The 2017 Nobel Prize winning detection of gravitational waves by the Laser Interferometer Gravitational-Wave Observatory (LIGO) has opened a new window to observing the universe, and has therefore observed new and mysterious phenomena. The formation of the black hole binaries LIGO has detected are as of yet unexplained by theoretical astrophysics. One possible solution could be that they form in migration traps in active galactic nucleus (AGN) disks. Making an analogy from the well-studied formation of planets in protoplanetary disks to the new field of formation of binary black holes in AGN disks, we aim to make the necessary adaptations from the protoplanetary case to the AGN disk to model how binary black holes form, in order to better understand and make predictions for LIGO observations.

Alexandra Walling

Head shot of 2017-2018 Helen Fellow Alexandra Walling.

Most recently from California, Alexandra Walling is excited to live and work in New York City for the first time. She spent three years at St John’s College, Annapolis, studying philosophy, language, and the history of math and science, before taking time off to work and explore her interests in science. She received a B.S. in Biology from California State University at Monterey Bay, where she researched the role of phage in gain or loss of photosynthetic function in marine bacteria with Dr. Arlene Haffa. Since graduating she’s worked as a Genetics TA and a lab technician at Cal State Monterey Bay, before coming to the American Museum of Natural History to pursue bioinformatics research into the viruses of green algae with Dr. Eunsoo Kim.  Alexandra is currently a graduate student in the Richard Gilder Graduate School at the AMNH, working with her fellowship scientific mentor, Dr. Eunsoo Kim.

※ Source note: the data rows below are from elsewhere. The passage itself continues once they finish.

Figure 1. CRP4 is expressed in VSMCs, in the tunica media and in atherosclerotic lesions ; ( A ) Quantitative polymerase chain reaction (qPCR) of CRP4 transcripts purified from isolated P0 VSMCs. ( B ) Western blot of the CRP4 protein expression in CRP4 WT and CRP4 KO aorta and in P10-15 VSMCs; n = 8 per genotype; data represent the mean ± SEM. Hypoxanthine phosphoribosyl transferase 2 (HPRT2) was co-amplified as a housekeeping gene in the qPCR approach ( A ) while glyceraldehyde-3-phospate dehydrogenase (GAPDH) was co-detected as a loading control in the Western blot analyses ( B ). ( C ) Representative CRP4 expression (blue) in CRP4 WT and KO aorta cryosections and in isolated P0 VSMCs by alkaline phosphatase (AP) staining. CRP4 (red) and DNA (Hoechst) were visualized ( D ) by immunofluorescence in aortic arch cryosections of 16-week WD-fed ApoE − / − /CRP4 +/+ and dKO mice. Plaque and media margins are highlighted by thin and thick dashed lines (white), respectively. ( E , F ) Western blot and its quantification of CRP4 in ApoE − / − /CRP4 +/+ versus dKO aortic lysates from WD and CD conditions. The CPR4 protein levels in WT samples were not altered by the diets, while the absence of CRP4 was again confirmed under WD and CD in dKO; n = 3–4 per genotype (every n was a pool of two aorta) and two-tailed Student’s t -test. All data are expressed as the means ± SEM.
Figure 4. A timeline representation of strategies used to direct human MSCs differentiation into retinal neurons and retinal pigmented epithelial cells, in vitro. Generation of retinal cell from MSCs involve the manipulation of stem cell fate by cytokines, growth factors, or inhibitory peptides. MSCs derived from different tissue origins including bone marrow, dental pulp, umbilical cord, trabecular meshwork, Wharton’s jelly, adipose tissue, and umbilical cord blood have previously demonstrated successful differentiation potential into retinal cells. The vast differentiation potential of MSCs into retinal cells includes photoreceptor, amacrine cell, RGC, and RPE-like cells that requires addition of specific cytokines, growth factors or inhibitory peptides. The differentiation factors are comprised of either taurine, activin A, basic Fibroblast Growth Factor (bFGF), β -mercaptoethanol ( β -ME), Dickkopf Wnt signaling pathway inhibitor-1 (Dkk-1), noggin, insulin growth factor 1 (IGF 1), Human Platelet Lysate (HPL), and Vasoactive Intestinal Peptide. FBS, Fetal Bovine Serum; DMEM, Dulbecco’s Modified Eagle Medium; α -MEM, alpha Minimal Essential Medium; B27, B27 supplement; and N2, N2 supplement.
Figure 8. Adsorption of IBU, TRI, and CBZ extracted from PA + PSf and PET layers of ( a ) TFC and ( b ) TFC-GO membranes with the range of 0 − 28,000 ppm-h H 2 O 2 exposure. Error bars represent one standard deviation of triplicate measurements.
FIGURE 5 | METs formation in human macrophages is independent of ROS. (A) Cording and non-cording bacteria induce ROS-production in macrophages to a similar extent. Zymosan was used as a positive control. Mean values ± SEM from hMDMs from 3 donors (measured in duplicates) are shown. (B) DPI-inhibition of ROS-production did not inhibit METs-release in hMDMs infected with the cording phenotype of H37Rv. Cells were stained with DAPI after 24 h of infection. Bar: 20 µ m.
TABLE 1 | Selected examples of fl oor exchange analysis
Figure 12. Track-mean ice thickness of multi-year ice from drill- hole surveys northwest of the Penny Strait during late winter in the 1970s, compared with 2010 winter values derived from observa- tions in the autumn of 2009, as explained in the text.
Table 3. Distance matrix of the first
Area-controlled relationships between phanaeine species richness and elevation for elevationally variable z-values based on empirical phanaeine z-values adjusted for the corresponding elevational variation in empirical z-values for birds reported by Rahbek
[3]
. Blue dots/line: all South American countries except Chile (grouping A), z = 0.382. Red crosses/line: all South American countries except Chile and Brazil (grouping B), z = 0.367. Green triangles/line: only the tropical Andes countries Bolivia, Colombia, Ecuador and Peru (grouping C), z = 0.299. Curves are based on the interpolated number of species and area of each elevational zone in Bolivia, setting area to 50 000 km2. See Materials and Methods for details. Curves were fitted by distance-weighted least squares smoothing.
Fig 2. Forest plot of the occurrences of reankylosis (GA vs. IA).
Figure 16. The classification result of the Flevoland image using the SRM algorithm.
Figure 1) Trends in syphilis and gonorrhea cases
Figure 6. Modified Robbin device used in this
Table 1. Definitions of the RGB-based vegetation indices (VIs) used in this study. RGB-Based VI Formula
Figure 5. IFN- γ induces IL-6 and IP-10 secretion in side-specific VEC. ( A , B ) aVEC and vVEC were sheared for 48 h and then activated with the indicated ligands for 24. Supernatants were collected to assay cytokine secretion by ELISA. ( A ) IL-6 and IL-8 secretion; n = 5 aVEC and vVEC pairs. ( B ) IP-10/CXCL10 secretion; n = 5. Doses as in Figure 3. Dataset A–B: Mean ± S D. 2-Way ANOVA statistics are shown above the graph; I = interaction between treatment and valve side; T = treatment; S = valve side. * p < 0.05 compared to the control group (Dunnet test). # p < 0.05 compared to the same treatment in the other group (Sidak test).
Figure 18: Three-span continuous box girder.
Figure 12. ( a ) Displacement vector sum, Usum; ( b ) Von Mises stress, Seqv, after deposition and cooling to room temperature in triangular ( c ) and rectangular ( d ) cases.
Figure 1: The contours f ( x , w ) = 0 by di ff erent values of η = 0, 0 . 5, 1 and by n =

Alexandra Walling used bioinformatics approaches to tease out a new viral genome from the genome assembly of the green algae Cymbomonas tetramitiformis. The project sought first to determine whether viral genes present in the C tetramitiformis genome assembly are present as a result of horizontal gene transfer or due to the presence of viral particles in cell culture at the time of sequencing. Second, the project aimed to assemble and annotate a genome for a previously-unknown virus of green algae. The project was entirely computational, and employed command-line applications, Python, R, and software packages for genome assembly such as MitoBim or Geneious.